Grazie ad un progetto e nuove tecnologie open source è possibile emulare il mitico Commodore Amiga 500 all’interno di Google Chrome e Chromium.

Commodore Amiga 500 fu uno degli home pc tra i più i più diffusi tra la fine degli anni 80 e l’inizio degli anni 90. Sistema ancora molto amato soprattutto dagli utenti che, come me, hanno vissuto la loro giovinezza collegati a questi “primi” personal computer disponeva di un floppy disk e di un mouse a due tasti.
Da oggi è possibile rivivere l’esperienza di Commodore Amiga 500 all’interno di Chrome e Chromium grazie al progetto open source PUAE sviluppato da Christian Stefansen, noto sviluppatore di Google.
PUAE (Portable Universal Amiga Emulator) è un’emulatore open source di Amiga 500 disponibile per Google Chrome 31 e versioni successive che si basa sulla nuova tecnologia open source Native Client che consente l’esecuzione di codice binario direttamente nel browser.

Per poter utilizzare / accedere a Commodore Amiga 500 in Google Chrome / Chromium dovremo controllare di avere l’attuale versione stabile 31 o una versione successiva, fatto questo basta accedere alle impostazioni avanzate del browser digitando sulla barra degli indirizzi about:flags e attivare l’opzione Native Client.
A questo punto dovremo riavviare il browser e accedere alla home page del progetto che ci consentirà di eseguire il boot si Commodore Amiga 500 ed emulare alcune funzionalità compreso l’inserimento del floppy disk in modo tale da poter avviare applicazioni, game ecc.
Gli sviluppatori del progetto PUAE stanno lavorando anche nell’integrazione dell’emulatore in device mobili Android grazie al progetto DroidPuae , Xbox 360 e PS3.

Home PUAE

  • leo74vr

    aaaahhh…. quanti ricordi!!!

  • XfceEvangelist

    Mi ricordo giochi come SpaceAce che sembravano fantascienza, ricordo che mentre si giocava a Xenon2 in contemporanea caricava il livello successivo e quanti ricordi con il ProTRacker! L’Amiga OS era un capolavoro di ingegneria, quanto mi manca.
    I 3 chip principali sulla mobo avevano il nome delle mogli dei tre progettisti.
    E poi è arrivato il veleno informatico di Redmond…

  • +1

  • abral

    PNaCl secondo me è una tecnologia che non avrà gran seguito. E’ troppo simile a Flash, o Silverlight, o qualsiasi altro plugin.
    Molto meglio utilizzare gli standard web, così che le applicazioni girano su tutti i browser e non solo su quei pochi supportati.

    • Fabrizio Pelosi

      La differenza è che PNaCl è open-source e può essere implementato su tutti i browser che vogliono…
      Essendo “Portable” è pensato anche per altre piattaforme come ARM, e quindi Android e iOS.
      Dal sito ufficiale http://www.chromium.org/nativeclient/pnacl/introduction-to-portable-native-client, c’è scritto che supporta, x86, x86_64, ARM, MIPS32, Windows, Mac e Linux

      L’alternativa è asm.js di Mozilla (mi pare)….

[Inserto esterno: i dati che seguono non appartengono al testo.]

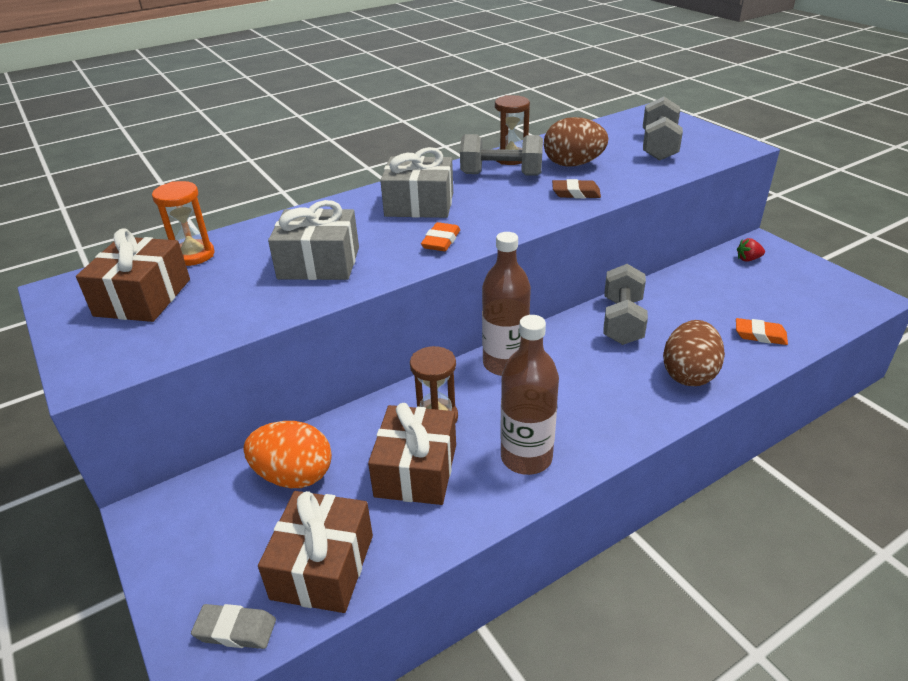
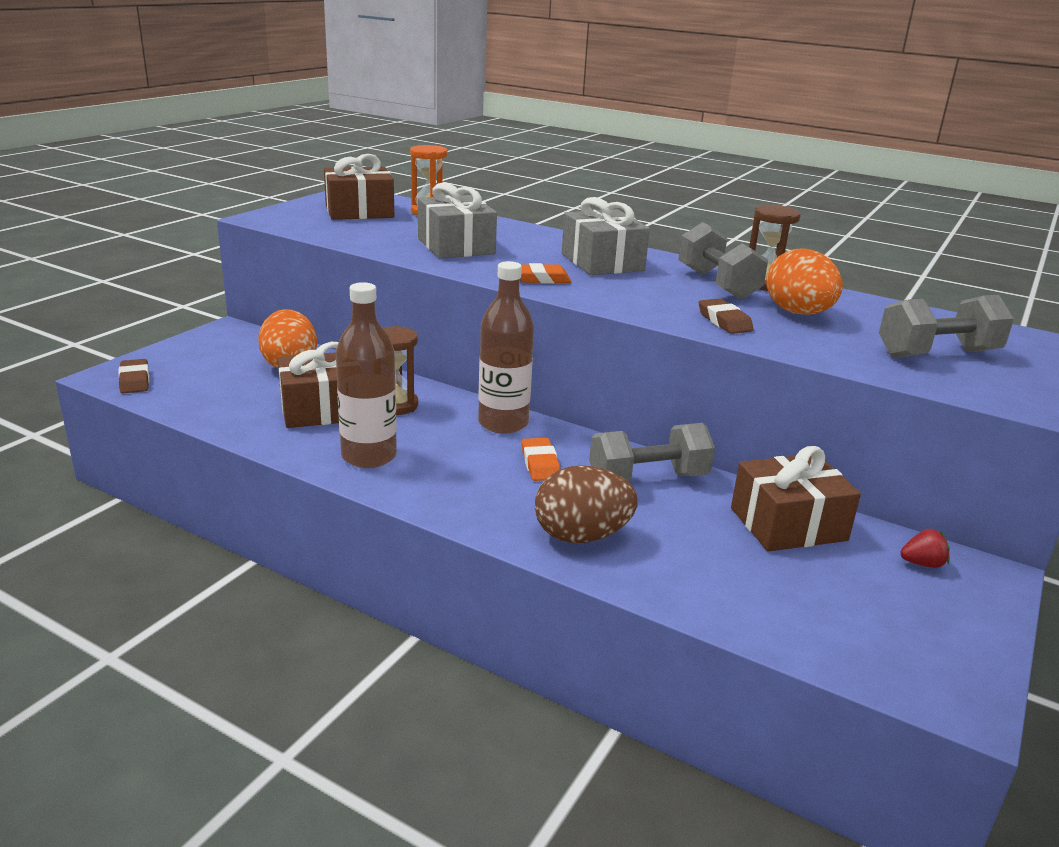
camera: 60 degrees right, 10 degrees down
grey eraser [191,604,276,649] -> brown eraser [118,359,149,393]
brown gift [258,491,373,613] -> brown gift moved to [731,446,861,552]
brown egg [544,117,608,167] -> orange egg [766,248,843,315]
orange eraser [736,318,788,345] -> orange eraser moved to [522,438,560,481]
red strawberry [737,238,765,262] -> red strawberry turned 120 degrees clockwise [900,529,950,568]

      Il bello è che ci sono scelte e speriamo che la migliore tecnologia prevarrà e diverrà standard…

      Inoltre PNaCl, come asm.js serve, appunto, ad eseguire del codice in maniera più diretta, e quindi più veloce in un web che sta andando verso compiti sempre più intensivi (motori e giochi 3D, editing foto / video) e l’HTML5 da solo non basta…

      • abral

        No, c’è una differenza enorme tra asm.js e PNaCl.

        asm.js è un sottoinsieme del JavaScript facilmente ottimizzabile. Questo significa che è già supportato da tutti i browser.

        PNaCl, pur essendo opensource, è comunque esattamente come un plugin. Peraltro sviluppato soltanto da Google senza l’aiuto degli altri sviluppatori di browser. Google stessa non ha mostrato alcuna intenzione di standardizzarlo.
        Nessun’altro lo adotterà, perché non c’è alcun motivo per adottarlo.

        asm.js dimostra che l’HTML5 da solo basta, perché asm.js è JavaScript!